CN214114913U - Novel suspended membrane type MEMS micro-heating plate - Google Patents

Abstract

The utility model relates to a sensor technical field, concretely relates to novel hang little hot plate of diaphragm type MEMS. The testing device comprises a monocrystalline silicon substrate, a lower insulating layer, a heating layer and an electrode end thereof, an upper insulating layer, a testing layer and an electrode end thereof and a covering layer. The utility model discloses an increase the overburden, the overburden removes heating layer electrode end, test layer electrode end and middle test layer region and exposes, and other areas are full coverage, can realize good thermal insulation, reduce the heat loss; meanwhile, the heating layer and the testing layer are wrapped by the bare metal wires, so that the problem of no wiring caused by thermal expansion and cold contraction is reduced; but also the structural strength of the lower insulating layer suspension film can be enhanced. The covering layer is exposed in the testing layer area, the groove with the specific pattern is formed in the testing layer area, the sensitive material can be subjected to a dam enclosing effect in the later period when coated, the coating consistency of the sensitive material is improved, meanwhile, the close combination of the sensitive material and the micro-heating plate can be increased, and the problem of falling-off of the sensitive material is effectively reduced.

Description

Novel suspended membrane type MEMS micro-heating plate

Technical Field

The utility model relates to a sensor technical field, concretely relates to novel hang little hot plate of diaphragm type MEMS.

Background

The micro-hotplate is a common micro-heating platform, and the basic structure of the micro-hotplate comprises a suspended dielectric film and a thin film resistor line. When an electric current is passed through the thin film resistor strips, a portion of the joule heat generated by the resistors is used to heat the micro-hotplate, and another portion is dissipated in the ambient environment in the form of conduction, convection and thermal radiation.

With the continuous development of MEMS technology and microelectronic technology, micro-hotplates are widely used due to their great advantages of array fabrication process, small volume, low power consumption and easy combination of other materials, such as micro gas sensors, micro accelerometers, micro barometers, and thin film calorimetric card meters. Among them, the micro-hotplate accounts for the largest proportion in the application of micro gas sensors.
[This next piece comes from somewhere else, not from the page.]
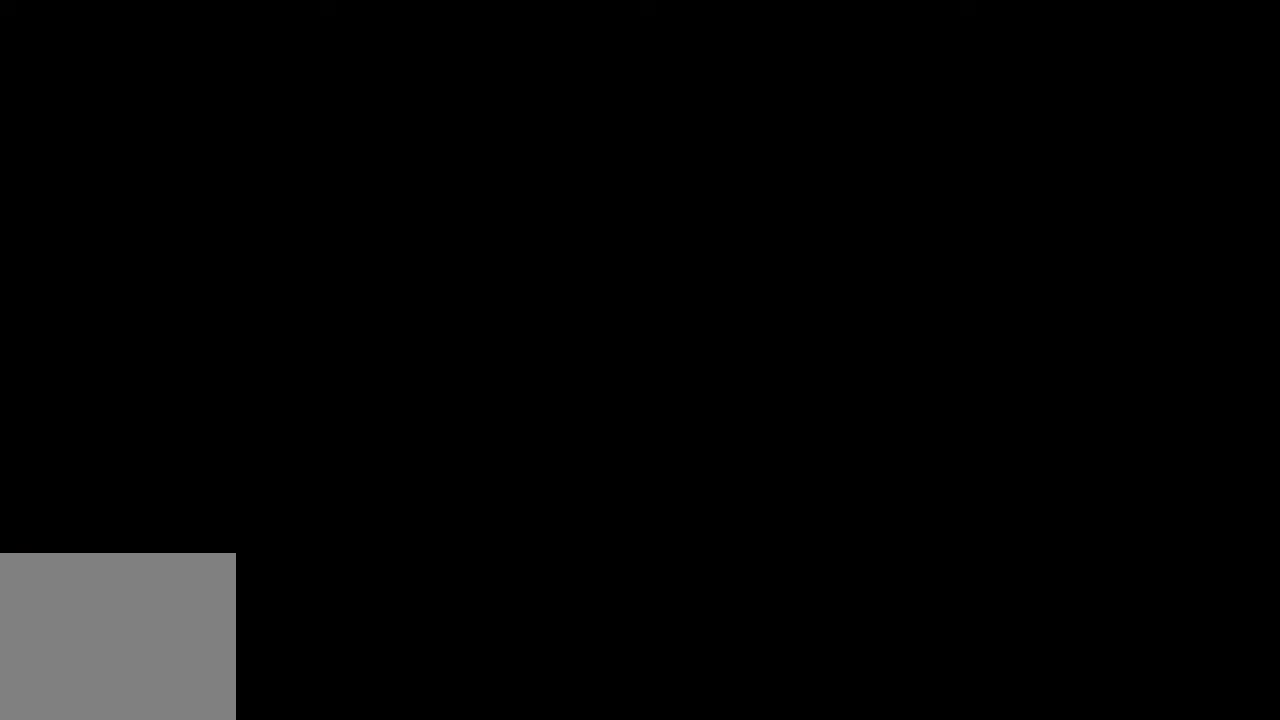
{"buttons": [], "left_stick": "center", "right_stick": "center", "events": []}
In the prior art, the main research focus of the micro-hotplate is to reduce the power consumption as much as possible, on one hand, a vacuum heat insulation layer, a heat insulation groove or a heat insulation layer made of other materials is added at the bottom of a heating layer. Such as those disclosed in utility model 201710126277.2 and utility model 201420399824.6. On the other hand, researchers have also reduced power consumption by reducing the heat loss of the target heat conduction, for example, a diamond layer with very high heat conductivity and insulation is added between the heating electrode and the gear shaping electrode layer as disclosed in utility model 201920113696.7, which finally achieves the effect of reducing power consumption.

At present, the micro-heating plate in the field of micro-gas sensors only pursues low power consumption, and cannot meet all use requirements. In the application of the micro gas sensor, the micro hot plate not only has lower power consumption, but also is combined with different sensitive materials to jointly realize the stable and reliable gas sensor function. The existing MEMS micro-hotplate directly coats a sensitive material on a test layer, and the sensitive material is a powdery material and is directly coated on the test layer, so that the MEMS micro-hotplate has high process requirement, is not ideal in effect, is practical for a long time and is easy to fall off, and a test error is caused.

SUMMERY OF THE UTILITY MODEL

The utility model provides a technical problem provide a preparation has the overburden of specific shape, and the overburden is located test layer region and electrode terminal region and exposes, and other regional full coverages's novel membrane MEMS micro-hot plate hangs.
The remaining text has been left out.